Вопрос политических границ остается важнейшим для «постлиссабонской» Европы. Останься европейское сообщество экономическим, не претендуй оно на то, чтобы стать «все теснее сплачивающимся союзом», о чем было сказано уже в преамбуле Римских договоров, оно еще могло бы позволить себе «безграничность». Однако, назвавшись Европейским союзом, оно вступило на путь политической интеграции. И чем бы оно ни мечтало стать в конце своего пути – федеративным государством, федерацией государств, «государством государств и народов» или же sui generis беспрецедентной структурой, не определяемой привычными понятиями политической лексики, оно никогда не консолидируется, если в основу его будет положен принцип «безграничности». Тот, кто не в состоянии отграничить себя от окружающего пространства, не сможет стать субъектом мирового политического процесса.

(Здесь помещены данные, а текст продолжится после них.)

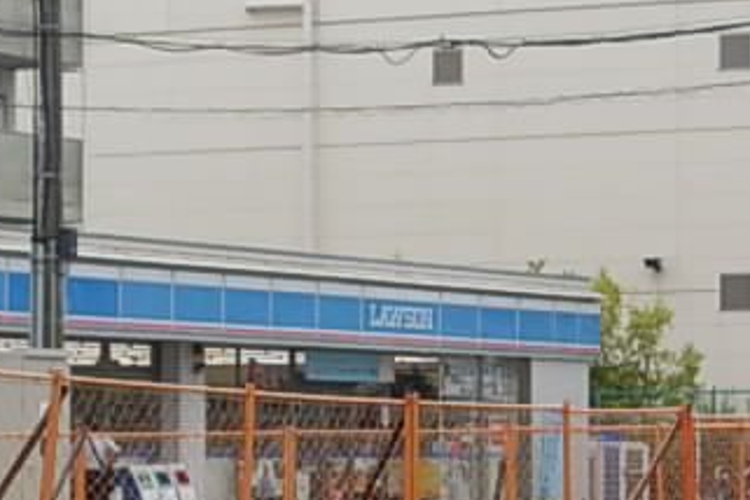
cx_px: 114
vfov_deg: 6.9
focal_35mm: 199
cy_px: 329
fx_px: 4146
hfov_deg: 10.3
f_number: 5.3
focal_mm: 13.6
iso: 80
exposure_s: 1/125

Чаще всего предлагается совместить политические границы с географическими. Как утверждают сторонники такого подхода, «других границ, позволяющих объяснить, почему именно здесь остановлено расширение, просто не существует» [Kiеlmansegg]. Но соотнести географические границы Европы с политическими границами стремящихся в нее государств не всегда представляется возможным. С реально-политической точки зрения Евросоюз предпочел бы держать эти государства в качестве «буфера» между собой и нестабильным миром. С этой целью несколько лет назад и была разработана и введена в действие «политика соседства»3. Однако лишить «соседей» европейской перспективы, категорически заявить, что на их границах «заканчивается Европа», – значит дестабилизировать эти страны, нанести удар по их прозападным элитам, держащимся у власти главным образом за счет обещаний привести свои народы в цивилизованный и благополучный Евросоюз. Одной из причин расширения ЕС было стремление стабилизировать ставшее «ничейным» после развала СССР пространство на Востоке Европы. Именно перспектива вступления в ЕС оказалась наиболее действенным инструментом демократических структурных преобразований в этих странах. Те политики, у которых «душа болит» за «пропадающие» для Европы территории на постсоветском пространстве, считают «исторической ошибкой» отказ дать Украине четкую европейскую перспективу и упрекают Евросоюз в «новом, западноевропейском изоляционизме» [Umland].
Особенно проблематична в этом контексте ситуация с Турцией. Отказать ей в приеме, ссылаясь на географию, – значит свести на «нет» все многолетние усилия интегрировать эту важнейшую с геополитической точки зрения страну в европейскую сферу влияния. История Турции прошедших веков была историей ее борьбы с Европой – именно поэтому Европа не может позволить себе сейчас потерять «прирученную» обещанием европейской перспективы Турцию. Да и с остальными странами, стучащимися в европейскую дверь, ситуация не лучше: отказать им – значит оставить их в мире, где господствуют отношения, основанные на балансе сил (balance-of-power policy), где соперничают национальные государства, где заключаются и распадаются временные альянсы. И если Европа откажется от этих стран, они либо сами со временем превратятся в региональные центры силы, как Турция, либо попытаются присоединиться к другим, более сильным акторам глобального политического процесса, скорее всего к США или к России.